◆ **What needs to be done**: Please print, word for word, the part of the entries that opens with the line containing "for the speed" and closes with the last line of the entries, both ends included. Leave the pictures out.
* * * * *
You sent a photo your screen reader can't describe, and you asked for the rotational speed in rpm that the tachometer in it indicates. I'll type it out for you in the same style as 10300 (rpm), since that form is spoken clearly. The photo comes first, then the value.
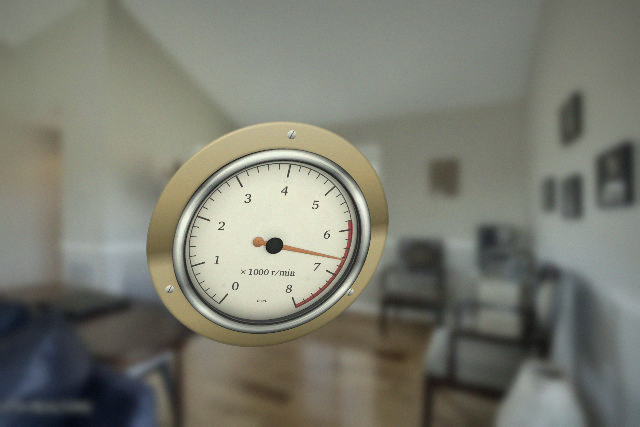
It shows 6600 (rpm)
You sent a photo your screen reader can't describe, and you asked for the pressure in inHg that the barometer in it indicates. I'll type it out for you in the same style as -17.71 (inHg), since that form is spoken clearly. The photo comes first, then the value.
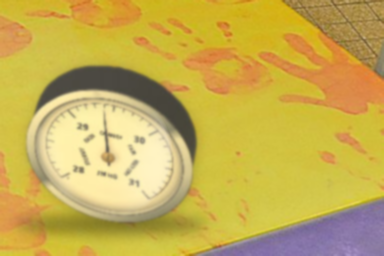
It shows 29.4 (inHg)
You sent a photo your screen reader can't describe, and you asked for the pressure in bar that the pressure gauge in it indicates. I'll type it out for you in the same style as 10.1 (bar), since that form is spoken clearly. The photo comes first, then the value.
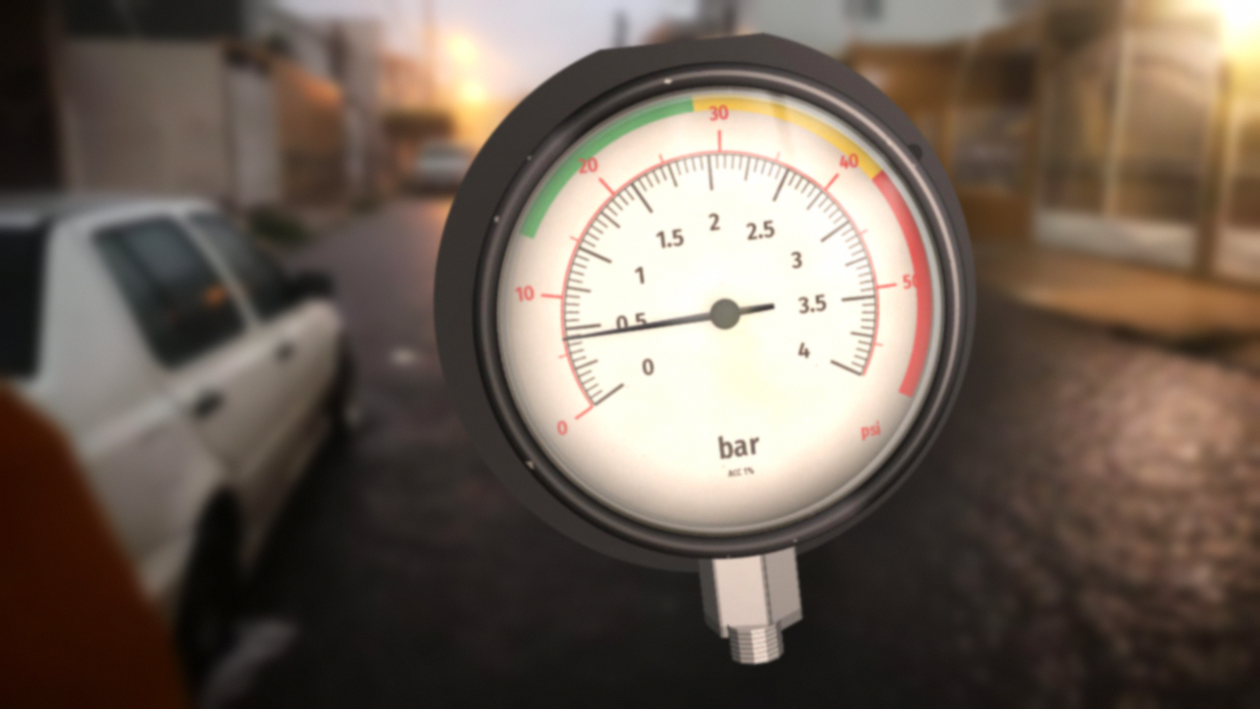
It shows 0.45 (bar)
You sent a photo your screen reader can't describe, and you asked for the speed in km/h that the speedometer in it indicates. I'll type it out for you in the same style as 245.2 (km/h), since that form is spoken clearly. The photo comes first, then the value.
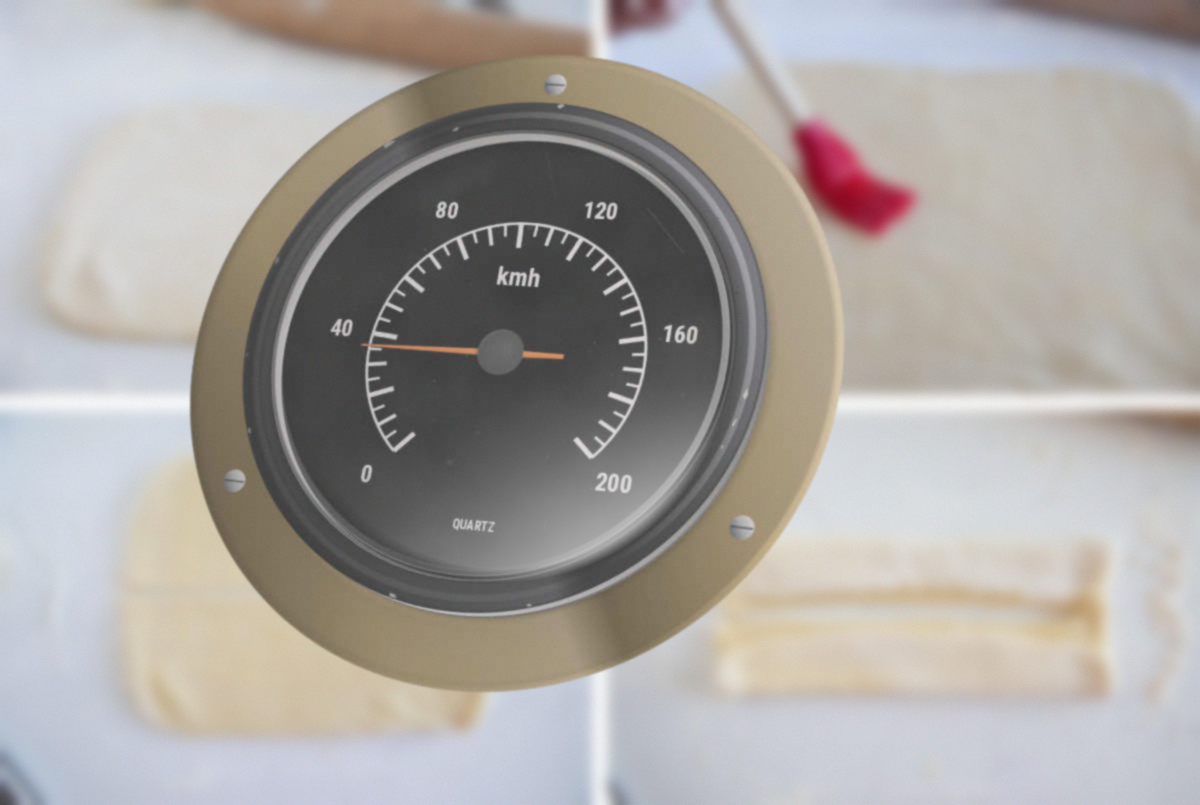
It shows 35 (km/h)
* * * * *
◆ **Answer to this problem**:
You sent a photo your screen reader can't describe, and you asked for the speed in km/h that the speedometer in it indicates. I'll type it out for you in the same style as 245.2 (km/h), since that form is spoken clearly. The photo comes first, then the value.
It shows 35 (km/h)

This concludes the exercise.